General information
- Type: Bomber
- Manufacturer: Caproni
- Number built: 1

History
- First flight: 1929

= Caproni Ca.103 =

Italian 1920s bomber aircraft

The Caproni Ca.103 was a biplane twin-engine bomber developed by the Italian company Aeronautica Caproni in the late 1920s.

==Design==
The Ca.103 had a fuselage, with a rectangular section and made of welded tubes, that integrated the two-seater closed cockpit placed at the wing connection edge and intercommunicating with the three positions for machine guns and pointer. On the rear, it ended up with a single drift fletching equipped with horizontal counter-braced sesquiplane planes, connected to each other by a pair of "V-shaped" uprights, and with the lower plane with adjustable incidence in flight.
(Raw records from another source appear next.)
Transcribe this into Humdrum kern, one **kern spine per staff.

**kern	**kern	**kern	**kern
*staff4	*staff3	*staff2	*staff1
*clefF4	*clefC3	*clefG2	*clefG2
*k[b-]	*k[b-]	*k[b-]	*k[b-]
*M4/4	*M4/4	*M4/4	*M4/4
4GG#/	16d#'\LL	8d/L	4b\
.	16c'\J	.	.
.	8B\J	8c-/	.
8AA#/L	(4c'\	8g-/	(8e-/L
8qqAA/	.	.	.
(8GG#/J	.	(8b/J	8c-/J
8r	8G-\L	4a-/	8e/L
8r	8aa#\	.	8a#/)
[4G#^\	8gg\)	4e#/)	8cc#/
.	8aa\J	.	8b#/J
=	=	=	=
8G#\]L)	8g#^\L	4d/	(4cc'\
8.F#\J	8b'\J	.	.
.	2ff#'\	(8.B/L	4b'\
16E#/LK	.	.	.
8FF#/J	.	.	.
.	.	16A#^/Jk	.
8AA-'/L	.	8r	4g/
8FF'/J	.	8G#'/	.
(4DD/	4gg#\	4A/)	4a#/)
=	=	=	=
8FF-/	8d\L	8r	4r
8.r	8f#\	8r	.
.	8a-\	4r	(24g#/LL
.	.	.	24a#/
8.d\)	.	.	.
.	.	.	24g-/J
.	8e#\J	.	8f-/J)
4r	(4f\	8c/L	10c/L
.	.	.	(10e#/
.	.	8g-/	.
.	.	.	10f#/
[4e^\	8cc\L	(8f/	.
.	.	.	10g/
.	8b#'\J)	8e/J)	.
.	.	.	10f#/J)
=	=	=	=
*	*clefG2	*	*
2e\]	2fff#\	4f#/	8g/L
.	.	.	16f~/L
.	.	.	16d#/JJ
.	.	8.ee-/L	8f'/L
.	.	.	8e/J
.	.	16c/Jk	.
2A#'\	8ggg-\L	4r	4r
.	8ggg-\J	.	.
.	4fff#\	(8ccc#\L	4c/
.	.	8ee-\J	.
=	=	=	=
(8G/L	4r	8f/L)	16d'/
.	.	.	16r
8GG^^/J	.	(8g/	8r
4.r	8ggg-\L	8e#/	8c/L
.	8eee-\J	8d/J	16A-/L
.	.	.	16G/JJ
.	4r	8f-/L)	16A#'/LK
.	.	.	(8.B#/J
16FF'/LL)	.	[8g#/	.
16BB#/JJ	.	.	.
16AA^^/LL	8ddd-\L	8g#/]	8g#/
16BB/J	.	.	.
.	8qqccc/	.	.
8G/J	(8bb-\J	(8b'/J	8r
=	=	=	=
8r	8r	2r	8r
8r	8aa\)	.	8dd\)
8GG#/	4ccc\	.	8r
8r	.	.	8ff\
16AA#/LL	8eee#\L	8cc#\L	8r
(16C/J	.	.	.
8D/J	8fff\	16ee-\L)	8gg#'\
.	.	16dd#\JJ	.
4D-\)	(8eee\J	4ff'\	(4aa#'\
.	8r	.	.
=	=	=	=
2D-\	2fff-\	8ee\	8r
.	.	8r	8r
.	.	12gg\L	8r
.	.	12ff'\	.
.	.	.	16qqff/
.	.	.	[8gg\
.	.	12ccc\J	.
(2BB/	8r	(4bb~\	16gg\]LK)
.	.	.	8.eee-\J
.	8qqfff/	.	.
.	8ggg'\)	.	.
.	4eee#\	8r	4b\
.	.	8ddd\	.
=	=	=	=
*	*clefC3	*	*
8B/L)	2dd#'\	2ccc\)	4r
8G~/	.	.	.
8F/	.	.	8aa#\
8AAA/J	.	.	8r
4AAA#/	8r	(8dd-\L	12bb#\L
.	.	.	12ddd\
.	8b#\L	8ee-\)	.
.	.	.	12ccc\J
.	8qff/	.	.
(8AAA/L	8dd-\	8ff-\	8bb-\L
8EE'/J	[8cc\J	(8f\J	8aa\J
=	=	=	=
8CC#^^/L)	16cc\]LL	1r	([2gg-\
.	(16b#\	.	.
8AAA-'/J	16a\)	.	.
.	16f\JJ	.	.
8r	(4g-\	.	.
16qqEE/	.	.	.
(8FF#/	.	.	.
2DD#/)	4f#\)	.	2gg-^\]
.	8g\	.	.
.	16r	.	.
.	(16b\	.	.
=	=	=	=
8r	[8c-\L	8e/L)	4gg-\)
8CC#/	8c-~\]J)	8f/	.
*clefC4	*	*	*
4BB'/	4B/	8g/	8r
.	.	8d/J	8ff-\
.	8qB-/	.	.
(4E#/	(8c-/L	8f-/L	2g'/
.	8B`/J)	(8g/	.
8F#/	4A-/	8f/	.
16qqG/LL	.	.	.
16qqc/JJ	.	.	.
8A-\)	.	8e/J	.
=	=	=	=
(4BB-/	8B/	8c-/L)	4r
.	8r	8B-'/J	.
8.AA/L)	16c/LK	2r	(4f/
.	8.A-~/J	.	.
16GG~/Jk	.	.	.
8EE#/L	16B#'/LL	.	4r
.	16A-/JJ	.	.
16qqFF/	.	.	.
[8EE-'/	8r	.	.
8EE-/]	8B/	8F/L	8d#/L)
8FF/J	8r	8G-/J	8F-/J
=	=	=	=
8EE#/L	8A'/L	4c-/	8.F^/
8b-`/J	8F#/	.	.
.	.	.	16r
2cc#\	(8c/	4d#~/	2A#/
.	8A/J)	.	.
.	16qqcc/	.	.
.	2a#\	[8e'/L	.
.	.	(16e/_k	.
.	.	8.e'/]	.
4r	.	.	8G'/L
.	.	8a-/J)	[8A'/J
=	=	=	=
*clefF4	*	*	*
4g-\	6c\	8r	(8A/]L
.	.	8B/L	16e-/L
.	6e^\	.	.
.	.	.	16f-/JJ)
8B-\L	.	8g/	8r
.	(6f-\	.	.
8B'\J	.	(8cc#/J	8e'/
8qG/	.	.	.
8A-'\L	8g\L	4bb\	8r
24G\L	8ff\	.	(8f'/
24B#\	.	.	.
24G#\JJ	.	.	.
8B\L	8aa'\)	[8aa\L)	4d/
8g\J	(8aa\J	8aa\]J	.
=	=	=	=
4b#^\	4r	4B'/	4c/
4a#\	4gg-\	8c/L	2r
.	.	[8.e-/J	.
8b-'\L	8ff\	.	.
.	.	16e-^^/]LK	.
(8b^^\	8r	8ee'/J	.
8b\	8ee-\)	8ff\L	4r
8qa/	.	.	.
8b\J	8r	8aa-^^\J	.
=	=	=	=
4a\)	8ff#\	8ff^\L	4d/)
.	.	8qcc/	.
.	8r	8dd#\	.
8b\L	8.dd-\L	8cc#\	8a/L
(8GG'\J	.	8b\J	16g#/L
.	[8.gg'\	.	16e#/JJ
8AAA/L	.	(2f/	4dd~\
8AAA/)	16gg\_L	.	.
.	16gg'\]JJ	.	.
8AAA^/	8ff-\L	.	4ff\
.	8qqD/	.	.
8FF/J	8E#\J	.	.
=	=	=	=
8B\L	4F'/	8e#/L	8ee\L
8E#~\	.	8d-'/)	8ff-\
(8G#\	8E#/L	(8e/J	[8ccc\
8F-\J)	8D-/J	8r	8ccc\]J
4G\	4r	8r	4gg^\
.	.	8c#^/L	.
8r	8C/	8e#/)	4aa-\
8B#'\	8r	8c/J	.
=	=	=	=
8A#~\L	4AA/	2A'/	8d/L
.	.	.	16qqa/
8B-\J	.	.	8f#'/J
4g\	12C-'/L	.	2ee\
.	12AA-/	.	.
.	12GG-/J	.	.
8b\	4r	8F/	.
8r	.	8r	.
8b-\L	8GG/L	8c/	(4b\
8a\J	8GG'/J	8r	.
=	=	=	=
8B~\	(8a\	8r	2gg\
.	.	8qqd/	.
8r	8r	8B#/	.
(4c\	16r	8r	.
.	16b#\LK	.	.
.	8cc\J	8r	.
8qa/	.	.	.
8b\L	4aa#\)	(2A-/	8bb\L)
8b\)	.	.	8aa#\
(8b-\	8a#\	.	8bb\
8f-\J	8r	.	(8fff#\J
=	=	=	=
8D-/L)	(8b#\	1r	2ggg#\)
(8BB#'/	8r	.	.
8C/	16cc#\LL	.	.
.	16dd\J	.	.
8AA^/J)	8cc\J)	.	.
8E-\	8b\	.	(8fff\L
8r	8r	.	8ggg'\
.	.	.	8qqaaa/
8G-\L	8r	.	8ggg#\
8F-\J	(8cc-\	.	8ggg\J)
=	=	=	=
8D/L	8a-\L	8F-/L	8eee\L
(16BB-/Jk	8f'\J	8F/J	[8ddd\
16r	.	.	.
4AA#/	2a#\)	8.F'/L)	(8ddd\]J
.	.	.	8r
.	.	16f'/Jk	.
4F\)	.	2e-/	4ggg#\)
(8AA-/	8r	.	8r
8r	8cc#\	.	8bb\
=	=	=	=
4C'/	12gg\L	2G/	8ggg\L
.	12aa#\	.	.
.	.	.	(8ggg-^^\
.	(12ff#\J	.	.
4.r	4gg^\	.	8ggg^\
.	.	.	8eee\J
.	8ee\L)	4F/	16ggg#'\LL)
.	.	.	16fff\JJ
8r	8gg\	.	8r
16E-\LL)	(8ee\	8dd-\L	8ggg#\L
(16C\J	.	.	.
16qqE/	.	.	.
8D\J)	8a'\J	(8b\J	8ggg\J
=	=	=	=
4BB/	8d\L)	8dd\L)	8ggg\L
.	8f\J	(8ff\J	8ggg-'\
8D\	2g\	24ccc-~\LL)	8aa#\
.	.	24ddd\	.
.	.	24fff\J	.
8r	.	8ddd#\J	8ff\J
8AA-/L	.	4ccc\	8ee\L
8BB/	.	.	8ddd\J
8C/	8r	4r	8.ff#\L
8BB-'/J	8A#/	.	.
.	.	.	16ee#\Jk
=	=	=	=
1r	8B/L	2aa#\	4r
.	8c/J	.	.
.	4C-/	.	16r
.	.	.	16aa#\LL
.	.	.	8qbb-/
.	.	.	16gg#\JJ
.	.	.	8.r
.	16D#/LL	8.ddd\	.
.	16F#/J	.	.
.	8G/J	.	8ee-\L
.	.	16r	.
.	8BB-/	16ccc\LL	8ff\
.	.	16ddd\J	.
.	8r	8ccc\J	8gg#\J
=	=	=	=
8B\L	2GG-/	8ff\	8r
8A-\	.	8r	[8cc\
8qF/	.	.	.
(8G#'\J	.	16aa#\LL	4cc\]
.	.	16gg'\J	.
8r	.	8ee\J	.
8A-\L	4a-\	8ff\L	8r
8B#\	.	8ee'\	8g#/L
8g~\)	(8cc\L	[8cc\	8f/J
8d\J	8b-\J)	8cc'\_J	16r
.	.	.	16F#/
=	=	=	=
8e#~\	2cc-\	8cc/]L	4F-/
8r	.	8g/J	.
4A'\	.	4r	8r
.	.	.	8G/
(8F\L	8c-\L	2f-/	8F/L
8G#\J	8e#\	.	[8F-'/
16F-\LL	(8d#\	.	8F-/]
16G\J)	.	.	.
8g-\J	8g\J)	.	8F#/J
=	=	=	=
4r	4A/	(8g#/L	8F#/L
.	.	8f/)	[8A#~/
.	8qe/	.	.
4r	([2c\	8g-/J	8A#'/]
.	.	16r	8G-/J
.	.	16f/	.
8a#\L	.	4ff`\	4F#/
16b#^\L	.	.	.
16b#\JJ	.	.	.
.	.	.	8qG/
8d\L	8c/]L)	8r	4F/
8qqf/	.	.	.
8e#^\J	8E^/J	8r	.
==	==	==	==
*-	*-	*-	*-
The wing configuration was sesquiplane inverted with neutral scaling, i.e. with a higher wing plane with a significantly shorter opening and positioned directly above the lower one, the latter being the only one with a differential slit aileron . The wings, both characterized by a sensitive positive dihedral angle, were connected to each other by a series of riser pairs in Warren truss configuration. The landing gear had a fixed classic tricycle configuration, with a front element with an interrupted axle and an elastic upright, with uncovered wheels equipped with brakes, integrated at the back by a swiveling support wheel which was also elastically cushioned.